[Text segment — start]

There are approximately 224,000 students with disabilities enrolled in the NYC school system, and some City Council members say the Department of Education isn’t doing enough to provide these children with necessary services. At an emotional hearing on Monday, the City Council grilled DOE officials, and heard tearful testimony from parents of children with disabilities who described challenges navigating New York City’s public schools—from the bureaucracy to the buildings themselves.
Nieves Ojendiz spoke about her 10-year-old daughter,Anna, who has cerebral palsy and seizures, is nonverbal, and uses a wheelchair. She said her daughter was injured while under the Department of Education’s supervision and, she said, although Anna’s doctors and teachers say she needs a nurse to accompany her at school, the DOE hasn’t yet provided one.
Yuvania Espino said her 9-year-old daughter Mia can’t take classes with her peers because there’s no elevator to take her to their classroom on the third floor. “Her current teacher observed that Mia asks about her former classmates and is emotionally affected by the separation,” Espino said.
Another mother said she took a year off to teach her dyslexic son to read because his public school couldn’t. A father said fighting for the city to reimburse for special education services is “costly and stressful.”
Department of Education chief academic officer Linda Chen thanked the families for their stories and said the DOE is working hard to expand and improve special education. “The Department’s goal is to ensure that every student has the support and services they need to thrive in the classroom, and we are committed to doing everything necessary to achieve that goal,” she said.
Since 2014, Chen said, the department has hired more than 4,300 special education teachers, occupational therapists, physical therapists, and speech therapists. It has also added bilingual programs, programs for preschoolers, and programs for children on the autism spectrum. A new policy gives students with physical disabilities priority in admissions to schools with accessible buildings. And the de Blasio administration wants to invest $750 million in capital improvements to increase accessibility. She said these steps are already making a difference: graduation rates for students with disabilities are up, dropout rates are down.
But parents and advocates at the hearing were dismayed when Chen recommended calling 311 for help accessing services. The city hotline receives millions of calls a year, often to register the more quotidian elements of city life like noise complaints and to potholes.

[Text segment — finish]
[Extracted data — start]

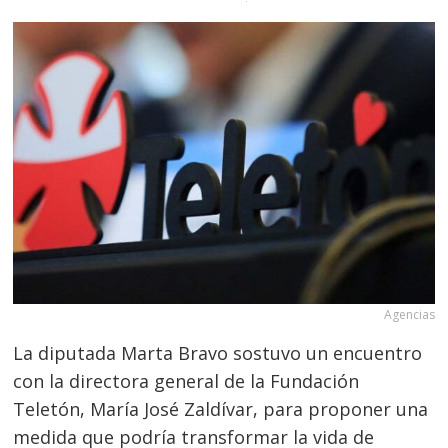
Agencias
La diputada Marta Bravo sostuvo un encuentro
con la directora general de la Fundación
Teletón, María José Zaldívar, para proponer una
medida que podría transformar la vida de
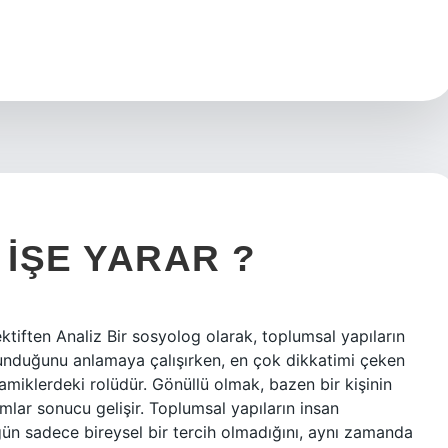
IŞE YARAR ?
ktiften Analiz Bir sosyolog olarak, toplumsal yapıların
bulunduğunu anlamaya çalışırken, en çok dikkatimi çeken
miklerdeki rolüdür. Gönüllü olmak, bazen bir kişinin
lar sonucu gelişir. Toplumsal yapıların insan
ğün sadece bireysel bir tercih olmadığını, aynı zamanda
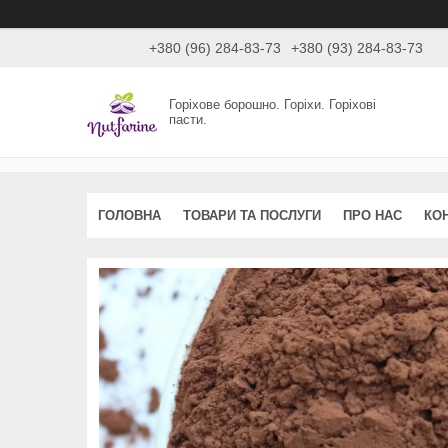
+380 (96) 284-83-73
+380 (93) 284-83-73
Горіхове борошно. Горіхи. Горіхові
пасти.
ГОЛОВНА
ТОВАРИ ТА ПОСЛУГИ
ПРО НАС
КО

[Extracted data — finish]

Work task A ->
Answer these questions using the article on the special education hearing.
(i) About how many students with disabilities are enrolled in the NYC school system?
(ii) Why can't Mia take classes with her peers?
(iii) How much does the de Blasio administration want to invest in capital improvements to increase accessibility?
Work task B -> From the article on the special education hearing, extract word for word the passage that begins at "But parents and" and ends after "and to potholes.".

Answer area A ->
(i) About 224,000.
(ii) There is no elevator to take her to their classroom on the third floor.
(iii) $750 million.

Answer area B ->
But parents and advocates at the hearing were dismayed when Chen recommended calling 311 for help accessing services. The city hotline receives millions of calls a year, often to register the more quotidian elements of city life like noise complaints and to potholes.